John Carpenter place Prince des ténèbres au centre de ce qu’il a lui-même baptisé « La Trilogie de l’Apocalypse »2 mais, par cette nécessité de prouver l’existence du Diable à une humanité qui en a fait la métaphore de ses propres errements, l’on peut voir dans ce film la manifestation la plus explicite du thème fondamental du réalisateur et donc la matrice de l’ensemble de son œuvre. Chez Carpenter, les premiers à comprendre le danger qui nous guette – Loomis dans Halloween, Blair dans The Thing ou John Trent dans L’Antre de la folie (1994) – passent pour des illuminés, souvent même le deviennent, car la réalité dépasse de loin l’entendement humain. Ce qui plongera la majorité des protagonistes du cinéaste dans les tourments de la folie, changeant à jamais leur perception du monde, est l’existence du Mal à l’état pur. Dès lors que nous avons affronté cet ennemi ultime, l’horreur ne peut plus que provenir de l’incompréhension et de l’incrédulité du reste du monde car elles sont synonymes de notre solitude totale face aux phobies que nous savons pourtant rationnelles. Ainsi, si c’est bien l’inconnu et l’impensable qui en se révélant nous inspirent la peur, la véritable horreur émane quant-à-elle du fait d’être seul à percevoir celles-ci, d’être seul à savoir que la menace rampe toujours derrière l’aveuglante membrane du monde visible.
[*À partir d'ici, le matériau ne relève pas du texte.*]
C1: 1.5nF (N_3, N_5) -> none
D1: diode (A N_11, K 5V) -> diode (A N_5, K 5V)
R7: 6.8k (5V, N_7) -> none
A moins que ne se confirme cette autre intuition, peut-être la plus terrible de toutes, et que notre raison s’effiloche. Alors, en un geste désespéré et déjà à moitié fou, l’on tente de se rassurer…
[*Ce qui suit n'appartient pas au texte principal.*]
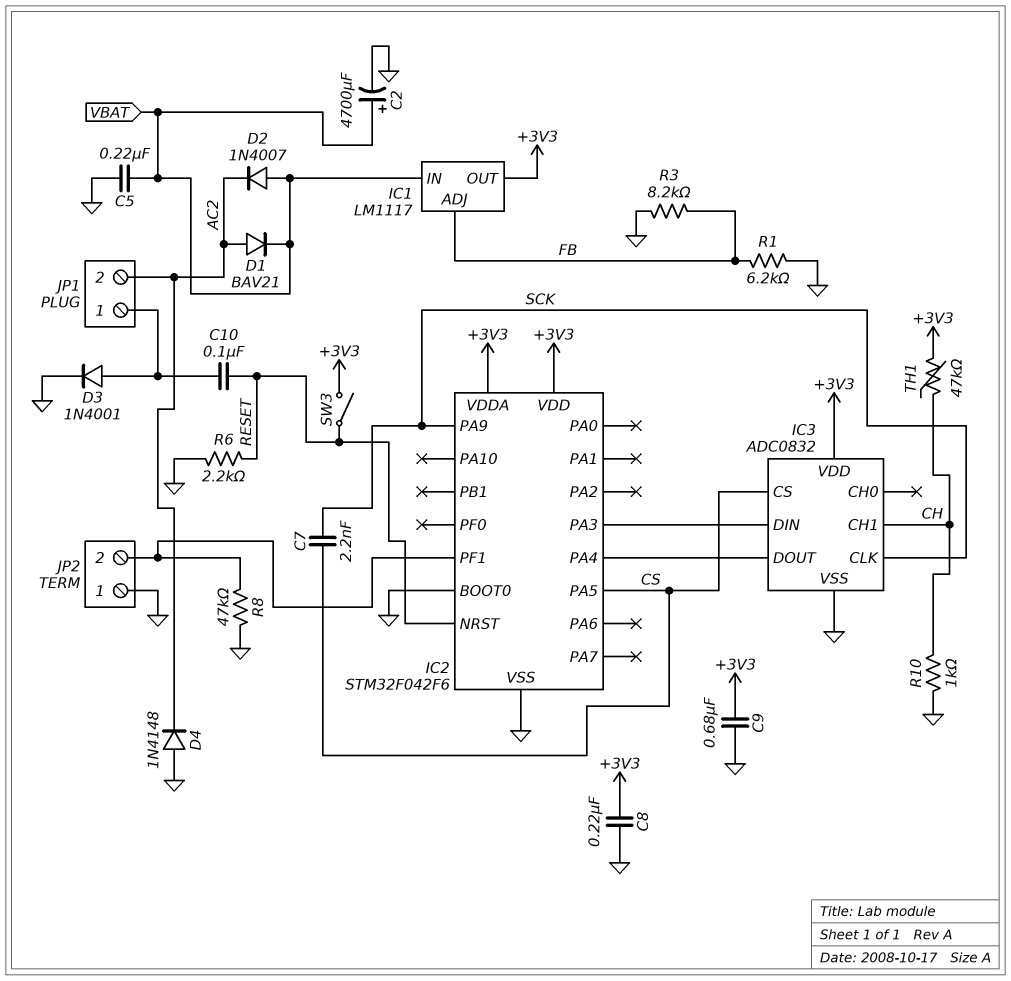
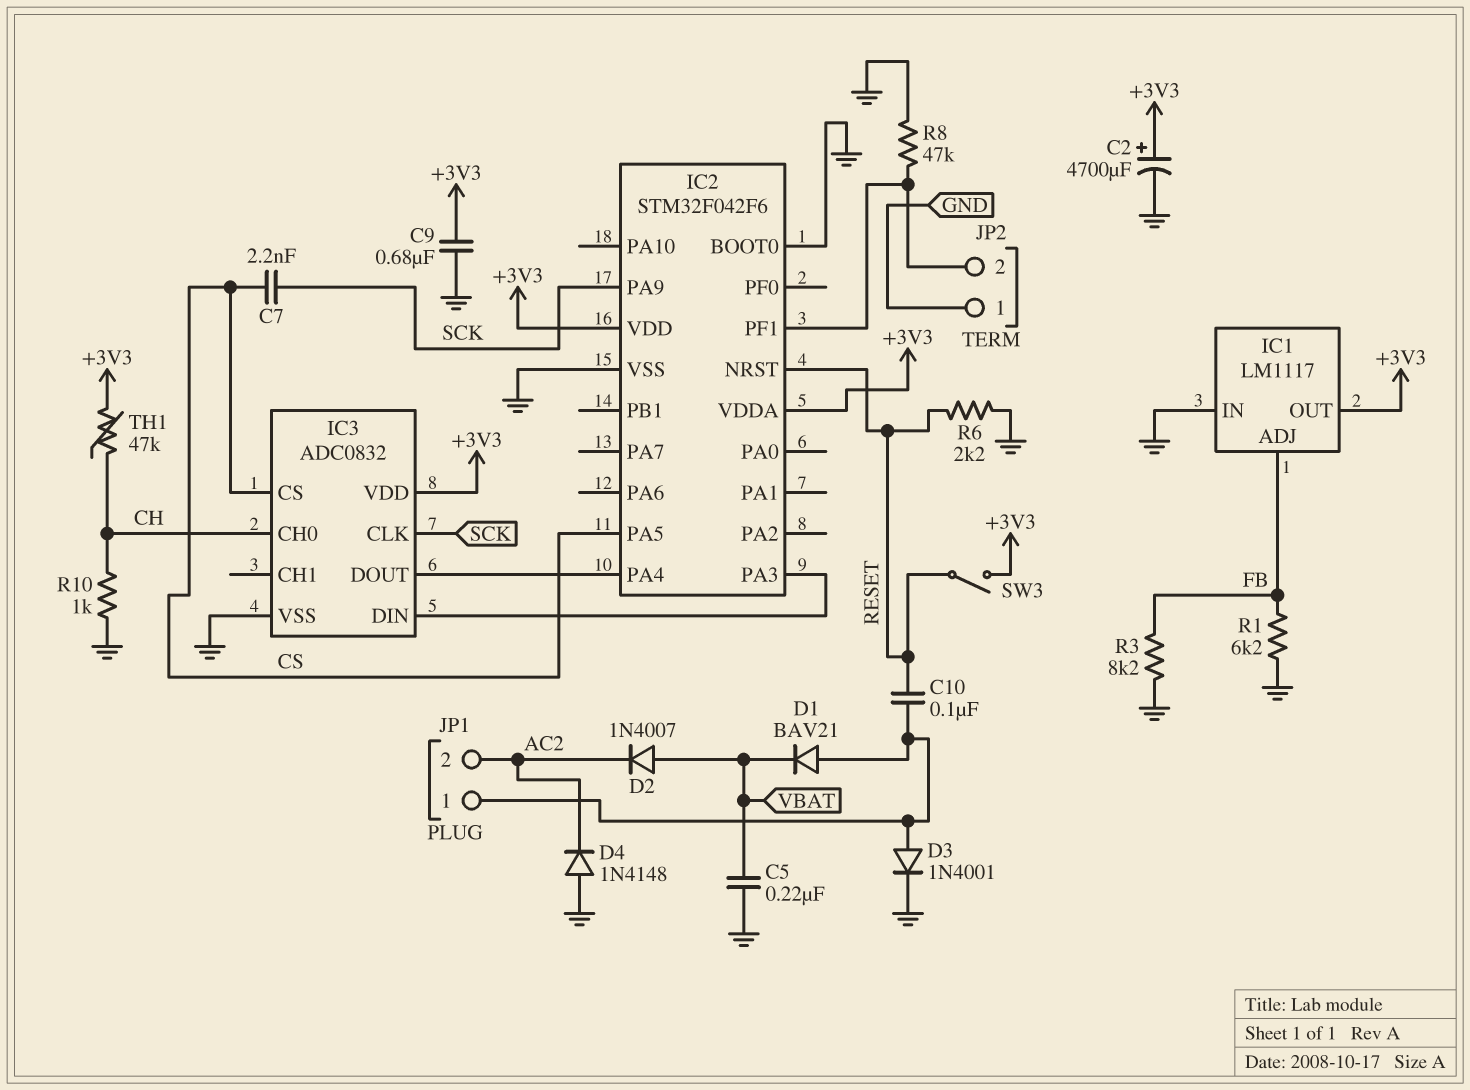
C2: 4700uF (plus VBAT, minus GND) -> 4700uF (plus +3V3, minus GND)
C8: 220nF (+3V3, GND) -> none
D1: diode BAV21 (A AC2, K VBAT) -> diode BAV21 (A JP1/1, K VBAT)
IC1 pin IN: VBAT -> GND
IC3 pin CH0: none -> CH
IC3 pin CH1: CH -> none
1Martin Quatermass : Hommage au Professeur Bernard Quatermass, personnage de science-fiction anglaise inventé par Nigel Kneale pour un feuilleton de la BBC. Carpenter cite Le Monstre (The Quatermass Experiment de Val Guest, 1955) comme l’un de ses films d’horreur préférés.
2La Trilogie de l’Apocalypse : Un trilogie formée par The Thing, Prince des ténèbres et L’Antre de la folie, trois films de John Carpenter qui traitent de la fin du monde sous une inspiration plus ou moins lovecraftienne.
De toutes façons pour faire peur avec un récipient rectangulaire vert fluo, il faut être très fort. Et Carpenter, ça tombe bien, est l’un des plus fort!!
Ou avec le brouillard, voire même une voiture. Carpenter est un metteur en scène de génie, vivement qu’il nous fasse un vrai retour au cinéma parce que les films d’exploitation sans lui c’est pas pareil.